WORK TASK: Convert the part from the start of the records through the line containing "Axsotic 3D Spherical" into a JSON list of strings, one string per line, with blank lines dropped. Leave the pictures out of the list.

Records from a data source:
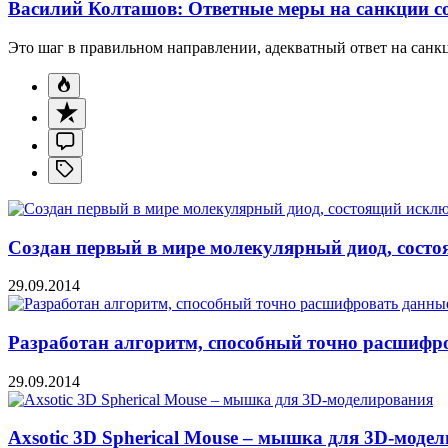
Василий Колташов: Ответные меры на санкции со
Это шаг в правильном направлении, адекватный ответ на санк
Создан первый в мире молекулярный диод, состо
29.09.2014
Разработан алгоритм, способный точно расшифр
29.09.2014
Axsotic 3D Spherical Mouse – мышка для 3D-моде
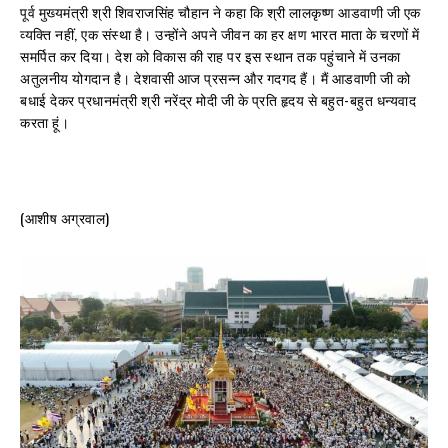
पूर्व मुख्यमंत्री श्री शिवराजसिंह चौहान ने कहा कि श्री लालकृष्ण आडवाणी जी एक
व्यक्ति नहीं, एक संस्था है। उन्होंने अपने जीवन का हर क्षण भारत माता के चरणों में
समर्पित कर दिया। देश को विकास की राह पर इस स्थान तक पहुंचाने में उनका
अतुलनीय योगदान है। देशवासी आज प्रसन्न और गदगद हैं। मैं आडवाणी जी को
बधाई देकर प्रधानमंत्री श्री नरेंद्र मोदी जी के प्रति हृदय से बहुत-बहुत धन्यवाद
करता हूं।
(आशीष अग्रवाल)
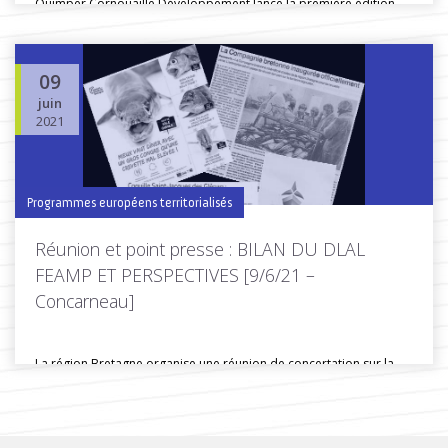
Quimper Cornouaille Développement lance la première édition
des Rencontres Maritimes de Cornouaille...
09
juin
Toutes les actus de cette rubrique
LIRE LA SUITE
2021
Programmes européens territorialisés
Réunion et point presse : BILAN DU DLAL
FEAMP ET PERSPECTIVES [9/6/21 –
Concarneau]
La région Bretagne organise une réunion de concertation sur la
prochaine programmation...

RESULT OF THE TASK:
[
  "Василий Колташов: Ответные меры на санкции со",
  "Это шаг в правильном направлении, адекватный ответ на санк",
  "Создан первый в мире молекулярный диод, состо",
  "29.09.2014",
  "Разработан алгоритм, способный точно расшифр",
  "29.09.2014",
  "Axsotic 3D Spherical Mouse – мышка для 3D-моде"
]